For the past year or so the internet community has been attempting to migrate (or at least attempting to prepare to migrate) from IPv4 to IPv6. The main reason for the transition is to enable — out of necessity — a larger IP address space. While IPv4 allocates 32 bits for an individual address, giving \(2^{32}=4294967296\) unique IP addresses, IPv6 allocates 128 bits, allowing \(2^{128}=340282366920938463463374607431768211456\) different addresses to be uniquely referenced.
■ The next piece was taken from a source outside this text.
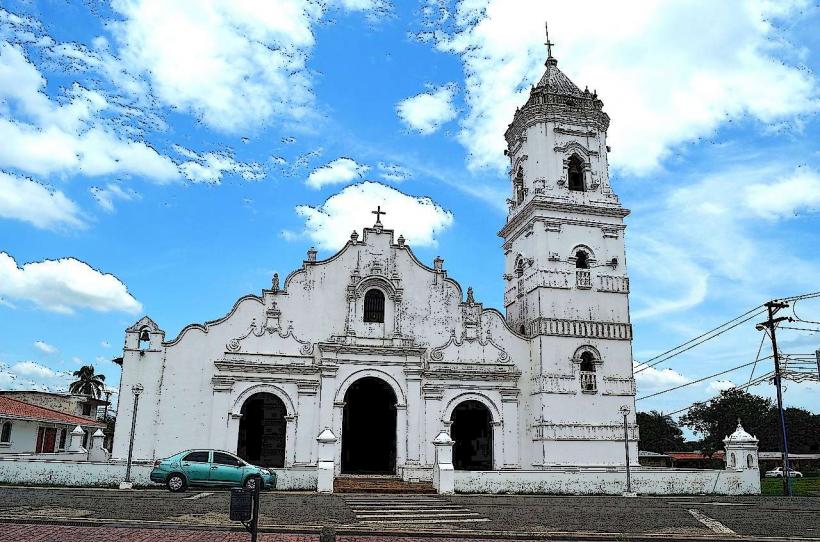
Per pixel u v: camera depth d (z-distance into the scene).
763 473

However, IPv6 affords us many other benefits aside from the increased address space. While none of these may necessitate a transition by themselves, they are still welcome additions to the protocol.
Multicasting
IPv6 allows a packet to be transmitted to multiple recipients with a single operation, rather than having to specify each recipient individually (and use up bandwidth in the process). By sending a packet to the ff02::1 multicast group a packet will be transmitted to all hosts on the link.
Stateless address autoconfiguration (SLAAC)
ICMP — the Internet Control Message Protocol — and DHCP — the Dynamic Host Configuration Protocol — are also getting v6 version bumps with the introduction of IPv6. ICMPv6 and DHCPv6 allow automatic configuration of hosts connected to an IPv6 network. ICMPv6 allows stateless configuration, meaning that the local router will automatically respond to a multicast broadcast advertising its configuration parameters. If this is unavailable (depending on environment and application) DHCPv6 can be used as a fallback in much the same way as DHCPv4.
Mandatory network-layer security
Perhaps the most important additional enhancement, IPv6 now handles IPsec traffic as standard. IPsec, like HTTPS, enforces encryption and authentication of packets, but is protocol-agnostic. Although engineered into IPv4, IPsec will be mandatory for IPv6 connections and will hugely increase the security of all internet use.
Simplified processing by routers
Multiple enhancements have been made to simplify the process of packet forwarding and make it more efficient.
- Due to the additional features of IPv6, the packet headers are on the order of twice as large as IPv4 headers. However, the layout has been simplified with fields that are rarely used being moved to optional header extensions (see “Options extensibility” below). For example, the Selective Directed Broadcast Mode option, providing unreliable UDP delivery to a set of IP addresses — which can range in size from 6 to 38 bytes — is rarely used and can be safely moved to the optional header extensions section of the packet.
- There is no fragmentation of packets between routers over an IPv6 network. To ensure the correct MTU is set, hosts can perform end-to-end MTU discovery, end-to-end packet fragmentation, or use the default minimum of 1280 bytes. This eases the load on the hosts to reassemble fragmented packets, but should also mean that numerous VPN solutions work much more reliably.
- The somewhat-redundant Internet-layer checksum has been removed. Since both the link layer (e.g. Ethernet) and transport layer (e.g. TCP) typically perform checksum calculations, it is very unlikely that such a checksum would detect an error not already caught at a higher or lower layer. This also eases the burden on intermediate IPv6 routers, as when the packet is altered due to the “time to live” (TTL) being decremented, they do not have to recalculate the checksum.
- The TTL field has been renamed to “Hop Limit”, an all round more intuitive term for what it represents.
Mobility
Mobile IPv6, i.e. IPv6 on mobile devices, is the IPv6 implementation that allows users to move from one network to another while maintaining a permanent (or at least sticky) IP address. (Otherwise, when dynamically switching from a 2G to a 3G network on a mobile device, any partially-downloaded files would become unusable, and voice / video calls would likely glitch as the transition is made.) Mobile IPv6 avoids the problem of triangular routing that plagues mobile IPv4.
Options extensibility
As noted above, optional header options are implemented as additional extensions separate from the main IPv6 header, which has a fixed size of 40 bytes. This allows the protocol to be completely extensible in the future, allowing quality of service, security and mobility features to be added without redesigning the base protocol.
Jumbograms
The most fun-sounding addition has been saved for last. IPv4 packets have a fixed maximum size of 65535 bytes. By specifying the “Jumbo Payload Option” header, IPv6 nodes can handle packets larger than this limit, known as jumbograms. This can increase performance over high-MTU links, but is also a fun word to say.